As we unlocked it
there was nothing
in the safe
so intent to record
all we saw
paying attention meant
at that age or later on
a kind of stage
Born in Princeton, New Jersey, on November 11, 1973, Chris Hosea earned an AB cum laude in English and American Literature from Harvard College. He then went on to receive his MFA from the University of Massachusetts Amherst.
His manuscript, Put Your Hands In, was selected by John Ashbery as the winner of the 2013 Walt Whitman Award from the Academy of American Poets, and was published by Louisiana State University Press in 2014.
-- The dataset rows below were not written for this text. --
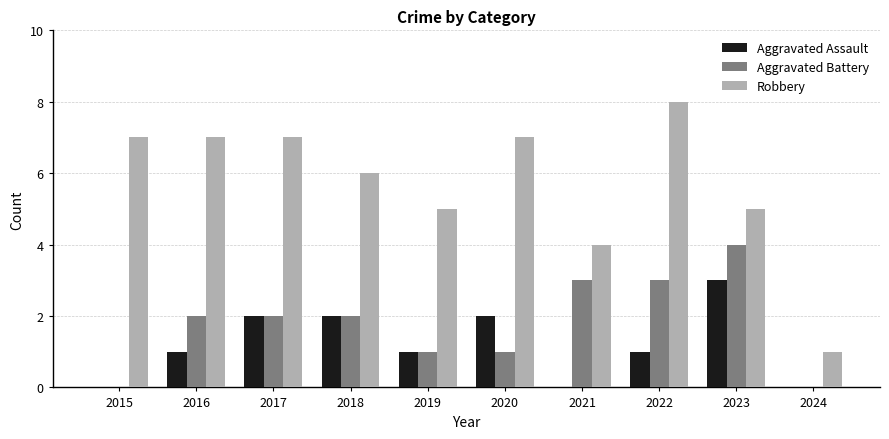

Between 2016 and 2019, which series saw the biggest shift?

Robbery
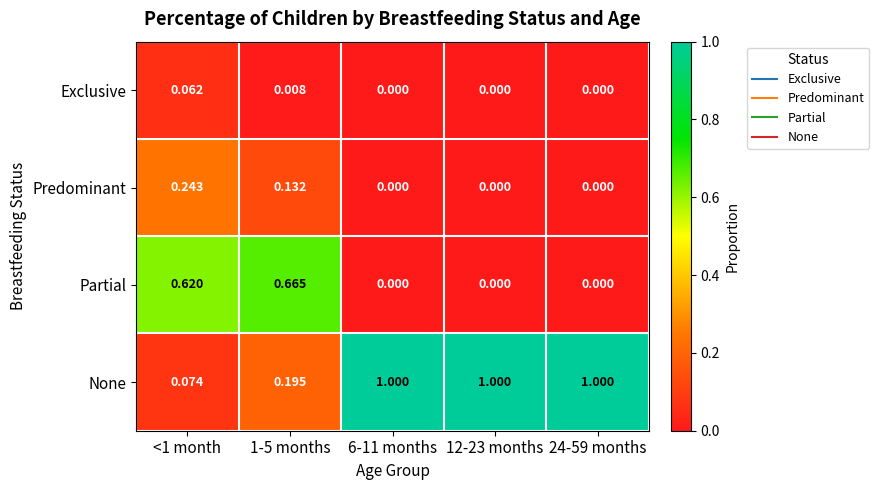

Count the number of categories in the chart.

5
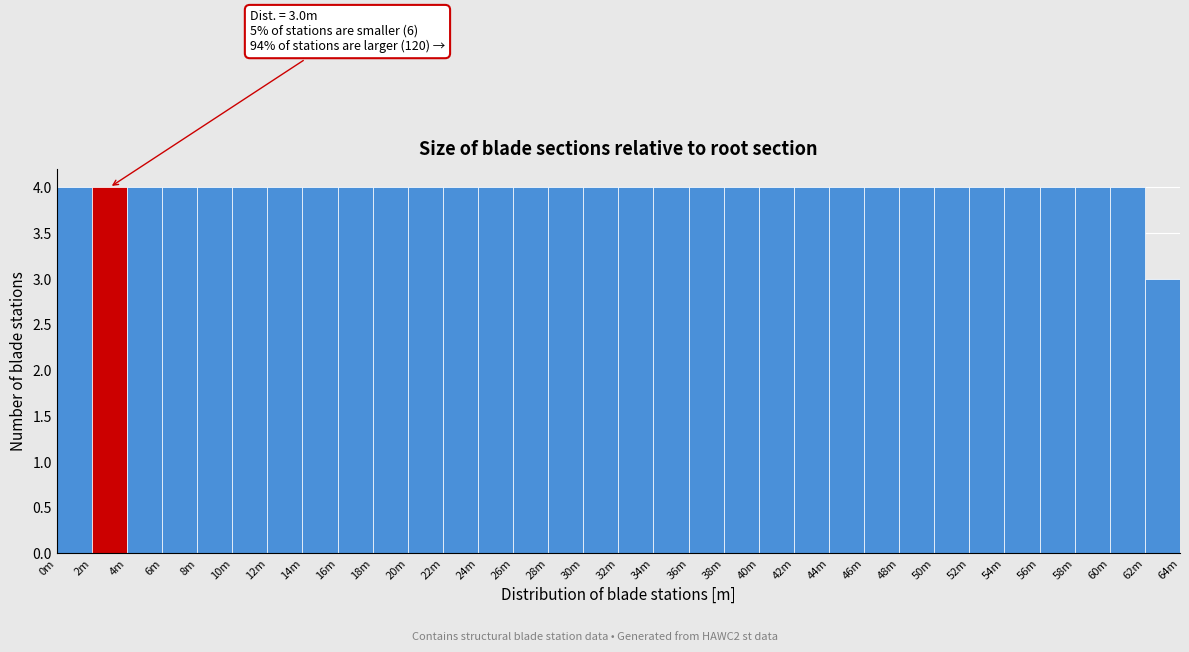

What is the label of the 14th bar from the left?

26m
About Put Your Hands In, Ashbery writes:
Exactly a century ago, the Armory Show brought European avant-garde art to New York. We are still experiencing its consequences. Among the works on view was Marcel Duchamp's notorious Nude Descending a Staircase, which a derisive critic wanted to rename, "Explosion in a Shingle Factory." Both titles come to mind as one reads Chris Hosea's Put Your Hands In, which somehow subsumes derision and erotic energy and comes out on top. Maybe that's because "poetry is the cruelest month," as he says, correcting T.S. Eliot. Transfixed in mid-paroxysm, the poems also remind us of Samuel Beckett's line (in Watt): "The pain not yet pleasure, the pleasure not yet pain." One feels plunged in a wave of happening that is about to crest.
Hosea is senior copywriter at H4B Chelsea and lives in Brooklyn, New York.